Unlike delusional folks who attack artworks for unimaginable reasons, evidently this budding art historian felt the image lacked punch or Chinoiserie, and decided to violate the picture plane among other museum rules. Or had he decided that the connoisseurship was faulty and that to protest this failure of authenticity and scholarship, he decided to test the sublime itself in an academic act of 21st Century performative transgression. An empirical example of new restoration processes: head-butting to test for Rococo hardness. This young follower of the Ash-Can School has a future in selling rock-crushers, or maybe just soda can recycling machines.

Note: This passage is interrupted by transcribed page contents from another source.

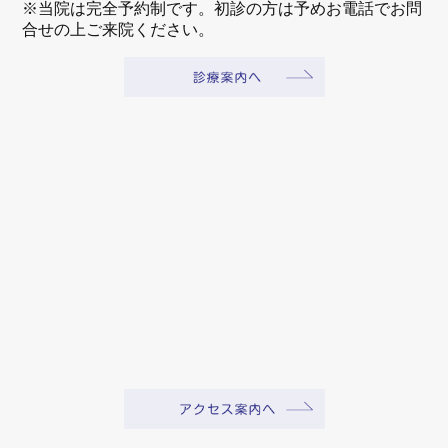
※当院は完全予約制です。初診の方は予めお電話でお問
合せの上ご来院ください。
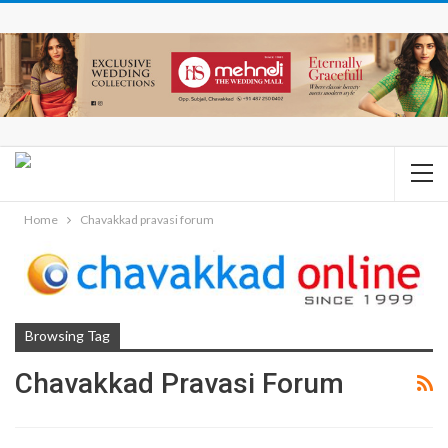
Home
Chavakkad pravasi forum
Browsing Tag
Chavakkad Pravasi Forum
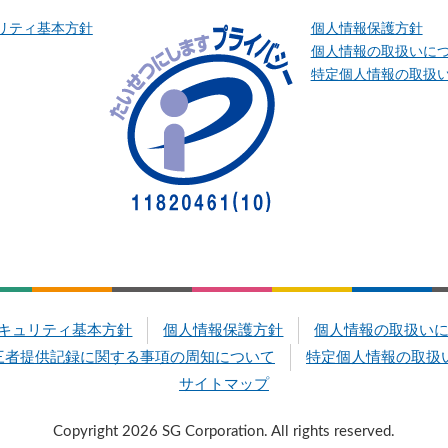
リティ基本方針
個人情報保護方針
個人情報の取扱いに
特定個人情報の取扱
キュリティ基本方針
個人情報保護方針
個人情報の取扱い
三者提供記録に関する事項の周知について
特定個人情報の取扱
サイトマップ
Copyright 2026 SG Corporation. All rights reserved.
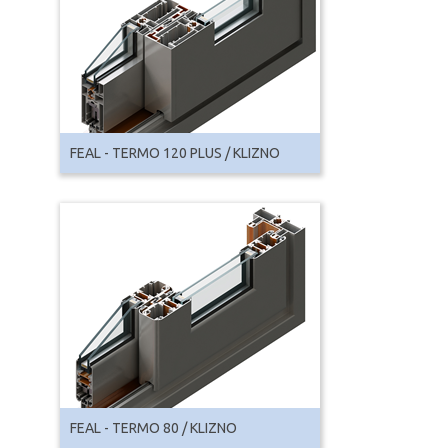
FEAL - TERMO 120 PLUS / KLIZNO
FEAL - TERMO 80 / KLIZNO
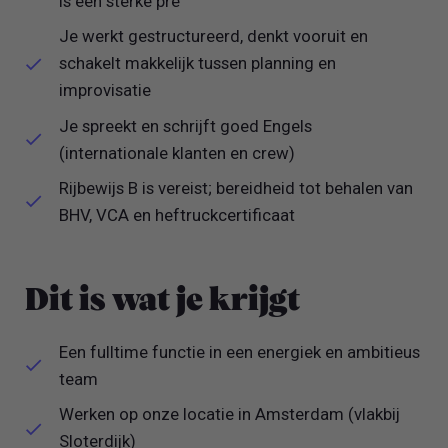
is een sterke pré
Je werkt gestructureerd, denkt vooruit en
schakelt makkelijk tussen planning en
improvisatie
Je spreekt en schrijft goed Engels
(internationale klanten en crew)
Rijbewijs B is vereist; bereidheid tot behalen van
BHV, VCA en heftruckcertificaat
Dit is wat je krijgt
Een fulltime functie in een energiek en ambitieus
team
Werken op onze locatie in Amsterdam (vlakbij
Sloterdijk)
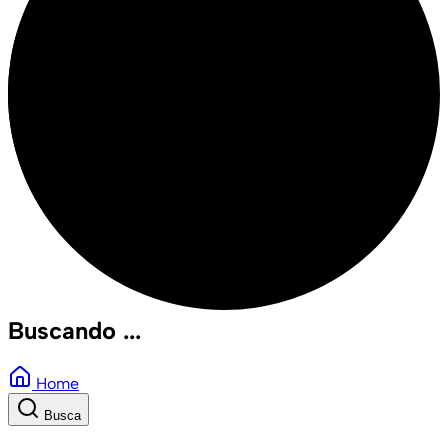
Buscando ...
Home
Busca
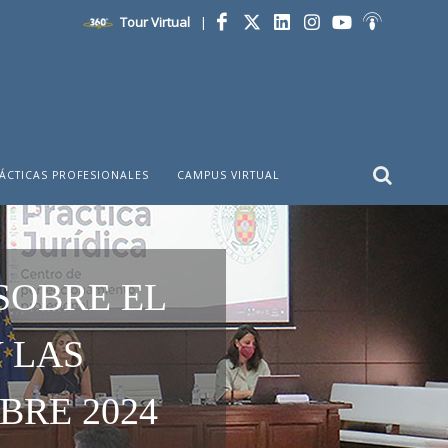
Tour Virtual
|
Facebook
Twitter
LinkedIn
Instagram
YouTube
Ivoox
ÁCTICAS PROFESIONALES
CAMPUS VIRTUAL
SOBRE EL
 LAS
BRE 2024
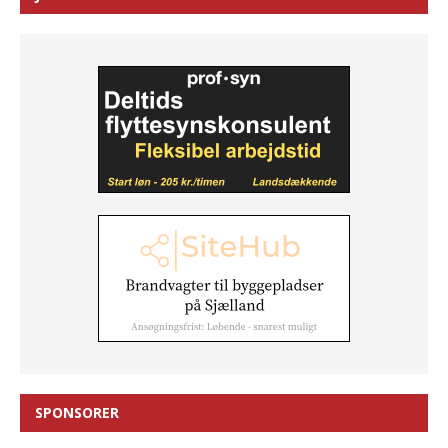
SPONSORER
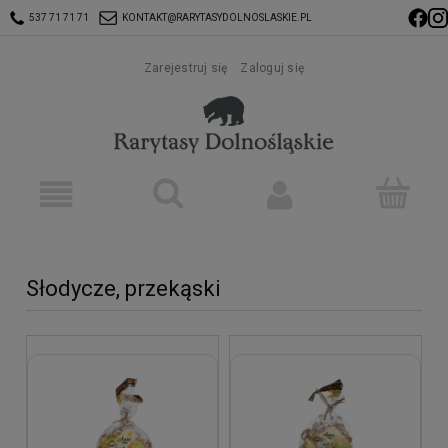
537 71 71 71
KONTAKT@RARYTASYDOLNOSLASKIE.PL
Zarejestruj się
Zaloguj się
Słodycze, przekąski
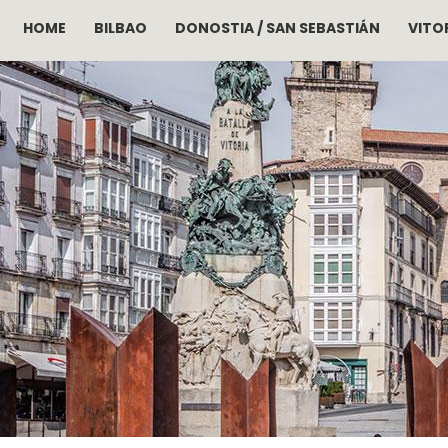
HOME
BILBAO
DONOSTIA / SAN SEBASTIÁN
VITOR
Skip to main content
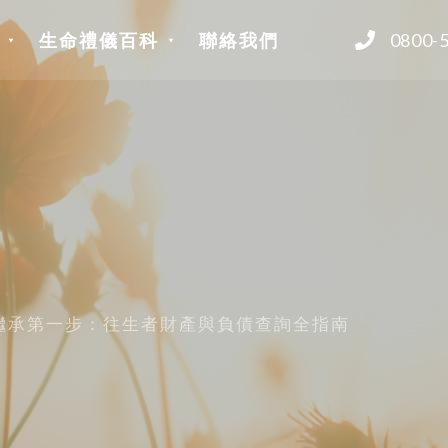
生命禮儀百科
聯絡我們
0800-
繼承第一步：往生者財產與負債查詢全指南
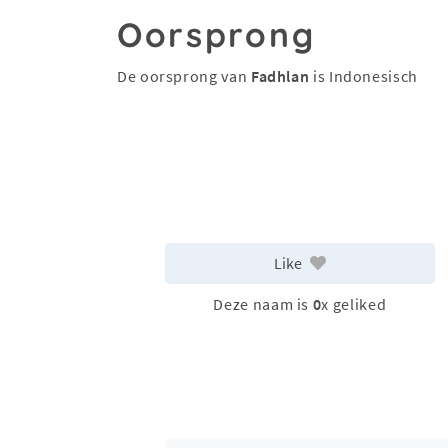
Oorsprong
De oorsprong van
Fadhlan
is Indonesisch
Like
Deze naam is
0
x geliked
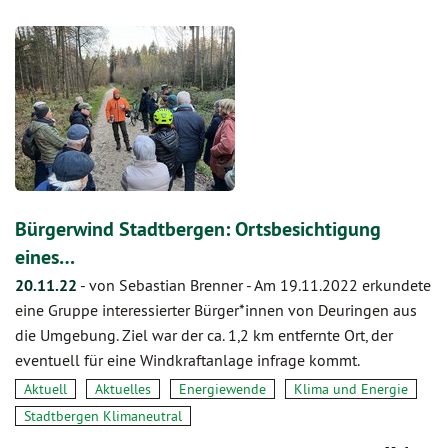
Bürgerwind Stadtbergen: Ortsbesichtigung
eines…
20.11.22
-
von Sebastian Brenner
-
Am 19.11.2022 erkundete
eine Gruppe interessierter Bürger*innen von Deuringen aus
die Umgebung. Ziel war der ca. 1,2 km entfernte Ort, der
eventuell für eine Windkraftanlage infrage kommt.
Aktuell
Aktuelles
Energiewende
Klima und Energie
Stadtbergen Klimaneutral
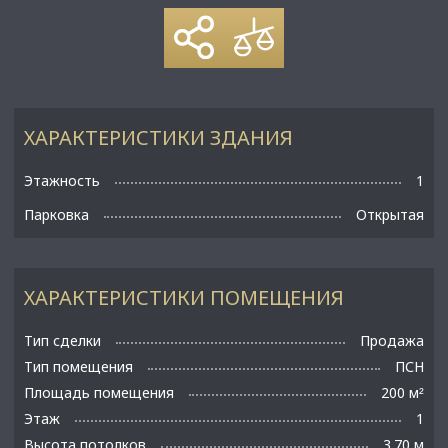
ХАРАКТЕРИСТИКИ ЗДАНИЯ
Этажность
1
Парковка
Открытая
ХАРАКТЕРИСТИКИ ПОМЕЩЕНИЯ
Тип сделки
Продажа
Тип помещения
ПСН
Площадь помещения
200 м
²
Этаж
1
Высота потолков
3.70 м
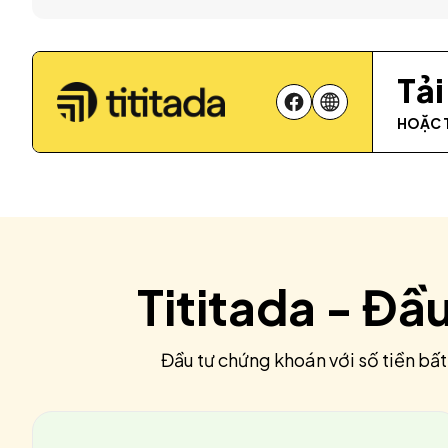
Tả
HOẶC 
Tititada - Đầ
Đầu tư chứng khoán với số tiền bất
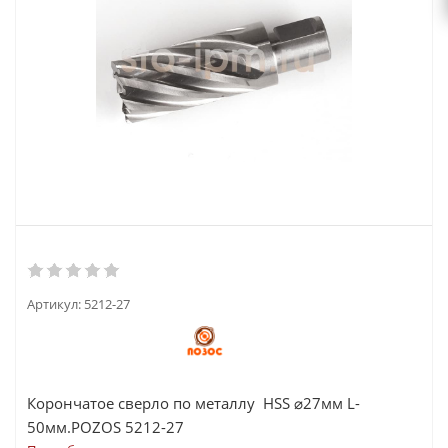
Артикул:
5212-27
Корончатое сверло по металлу HSS ⌀27мм L-
50мм.POZOS 5212-27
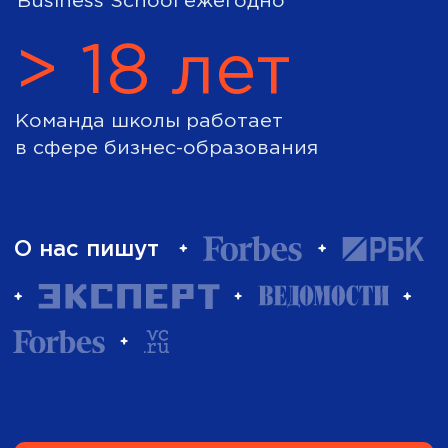
Студентов проходят обучение в City
Business School ежегодно
> 18 лет
Команда школы работает
в сфере бизнес-образования
Аккредитации
НАСДОБР и EDLEA
Программы CBS соответствуют
российским и европейским стандартам
EDLEA
Европейская аккредитация,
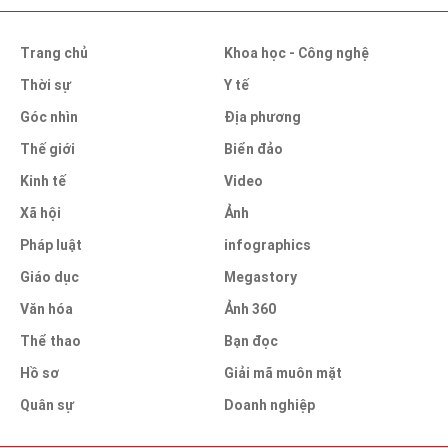
Trang chủ
Khoa học - Công nghệ
Thời sự
Y tế
Góc nhìn
Địa phương
Thế giới
Biển đảo
Kinh tế
Video
Xã hội
Ảnh
Pháp luật
infographics
Giáo dục
Megastory
Văn hóa
Ảnh 360
Thể thao
Bạn đọc
Hồ sơ
Giải mã muôn mặt
Quân sự
Doanh nghiệp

A 12-year-old boy had the worst museum visit ever this past Sunday, at Taipei’s Huashan 1914 Creative Park. The boy tripped and punched a Paolo Porpora painting valued at $1.5 million as he was trying to keep his balance.
According to Focus Taiwan, the boy was with a guided tour group visiting the exhibition “The Face of Leonardo, Images of a Genius,” which gathers 55 paintings by key artists starting from the Italian Renaissance and going up to the 20th century.
The unfortunate incident was captured by CCTV and the footage first shows the teenager, who is holding a soft drink, admiring the Baroque masterpiece with the rest of the group.
Then, as he follows the group towards the next artwork, the boy looks momentarily back to something or someone outside the camera, loses his balance as he bumps against the platform and rope which are meant to protect the artwork, and hits the paintings as he falls, smashing the beverage container against it.